Thinking back to the Meatme company, here’s an example of how they leverage partners as part of their storytelling strategy. Below is a snapshot of a recent Instagram postwhere Meatme highlights one of the farms, Empire Valley Ranch, that provides grass-fed beef through the Meatme platform. By showcasing the family behind the business and unearthing their motivation to provide healthy meat options, the reader is left with a sense of connection to the brand and business operations.
Leveraging partners will provide you with an amazing array of stories that will work for you day and night, without spending one dollar on advertising. And of course, you can always augment your efforts by investing in some ad spend to promote the posts across social media and other content distribution networks.
3. Capture More Value from Your Marketing
Creating content and experimenting with startup marketing tactics is great, but how do ensure you’re set up for success to capture as much value as possible for your efforts?
A critical piece of your strategy should include building a lead funnel. This means developing lead magnets in tandem with gated content, enabling you to capture valuable customer information.
Lead magnets are content pieces that deliver enough value to your customer to compel them to give you their email address in exchange. By “gating” this content behind a landing page or opt-in form, you can capture their information and permission to contact them, and start to nurture the relationship.
Continuing to provide them with valuable content is likely to position your startup as the best resource to solve their problem once they are ready to buy.

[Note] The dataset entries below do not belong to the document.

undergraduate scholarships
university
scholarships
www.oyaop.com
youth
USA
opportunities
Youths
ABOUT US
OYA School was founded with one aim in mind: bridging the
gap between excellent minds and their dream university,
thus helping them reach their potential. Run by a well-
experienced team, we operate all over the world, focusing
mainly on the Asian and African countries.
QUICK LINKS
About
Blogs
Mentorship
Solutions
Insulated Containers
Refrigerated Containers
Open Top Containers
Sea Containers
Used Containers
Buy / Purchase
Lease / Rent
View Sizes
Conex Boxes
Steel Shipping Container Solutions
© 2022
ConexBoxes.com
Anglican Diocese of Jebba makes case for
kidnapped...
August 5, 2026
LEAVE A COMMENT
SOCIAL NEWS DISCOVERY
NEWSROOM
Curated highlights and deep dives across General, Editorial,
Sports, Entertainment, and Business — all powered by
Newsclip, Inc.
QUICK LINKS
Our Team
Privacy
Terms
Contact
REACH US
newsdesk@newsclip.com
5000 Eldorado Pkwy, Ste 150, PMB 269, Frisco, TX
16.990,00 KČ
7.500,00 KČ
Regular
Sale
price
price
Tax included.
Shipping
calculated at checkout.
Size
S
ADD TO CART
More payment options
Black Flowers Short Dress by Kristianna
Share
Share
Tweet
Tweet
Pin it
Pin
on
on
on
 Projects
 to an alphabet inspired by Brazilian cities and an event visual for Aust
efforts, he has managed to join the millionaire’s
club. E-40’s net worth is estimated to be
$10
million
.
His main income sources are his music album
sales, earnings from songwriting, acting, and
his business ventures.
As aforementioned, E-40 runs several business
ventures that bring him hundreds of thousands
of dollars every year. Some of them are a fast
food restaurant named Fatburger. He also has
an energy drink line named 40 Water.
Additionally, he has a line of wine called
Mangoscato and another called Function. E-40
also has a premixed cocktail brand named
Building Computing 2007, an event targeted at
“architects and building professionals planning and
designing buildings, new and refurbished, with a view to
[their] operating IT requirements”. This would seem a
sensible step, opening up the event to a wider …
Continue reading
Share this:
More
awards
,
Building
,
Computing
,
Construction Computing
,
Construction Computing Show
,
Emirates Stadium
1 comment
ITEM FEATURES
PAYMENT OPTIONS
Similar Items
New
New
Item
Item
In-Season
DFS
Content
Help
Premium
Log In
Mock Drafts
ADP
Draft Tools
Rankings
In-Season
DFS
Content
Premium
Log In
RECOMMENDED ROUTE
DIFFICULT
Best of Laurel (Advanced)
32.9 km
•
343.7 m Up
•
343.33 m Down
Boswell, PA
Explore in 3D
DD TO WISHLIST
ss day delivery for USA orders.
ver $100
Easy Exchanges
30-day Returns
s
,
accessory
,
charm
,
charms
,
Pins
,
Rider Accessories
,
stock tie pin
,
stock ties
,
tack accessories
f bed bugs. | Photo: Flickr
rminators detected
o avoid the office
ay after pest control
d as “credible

Here are some examples of content and/ or lead magnets you could create:
Sign up form for a valuable newsletter/email course
Sign up option to be notified when you release the next related story
A downloadable ebook/presentation/infographic about: 10 ways your customer can solve a problem relevant to your product or service. The state of an industry, one your customer cares about. How your customers have solved a problem that is relevant. Success secrets of your most successful customers. Complimentary tools and products customers use.
Power tip: at the beginning when you have only a few customers, it’s very important that you capture people’s information when they hit the buy button. If you send them right to the shopping cart or payment gateway, you won’t be able to identify who was going to make the purchase but didn’t. Having their information up front will enable you to follow up with them and find out why they didn’t make the decision to buy.
4. Capture More Value from Your Personal Brand
If you haven’t already put thought to building your personal brand, refer to my earlier article on why building a personal brand is important.
Once you’ve started to be intentional about building your brand, leverage your online presence to drive more interest. Share about your work with your startup and team, provide updates on any new developments and highlight stories and learnings from launching and growing your company.
Optimizing your LinkedIn profile and other social platforms can really boost traffic to your online website or blog. Check out how Tara Bosch, founder of candy company SmartSweets, uses her personal brand on Instagram to drive more interest in her company. Subscribers can follow along the journey of growing the business, understand the mission behind creating a sugar-free candy, and get a look into her personal life as well.
Using these principles will have you well on your way to hacking your growth and developing a marketing strategy that is right for your startup.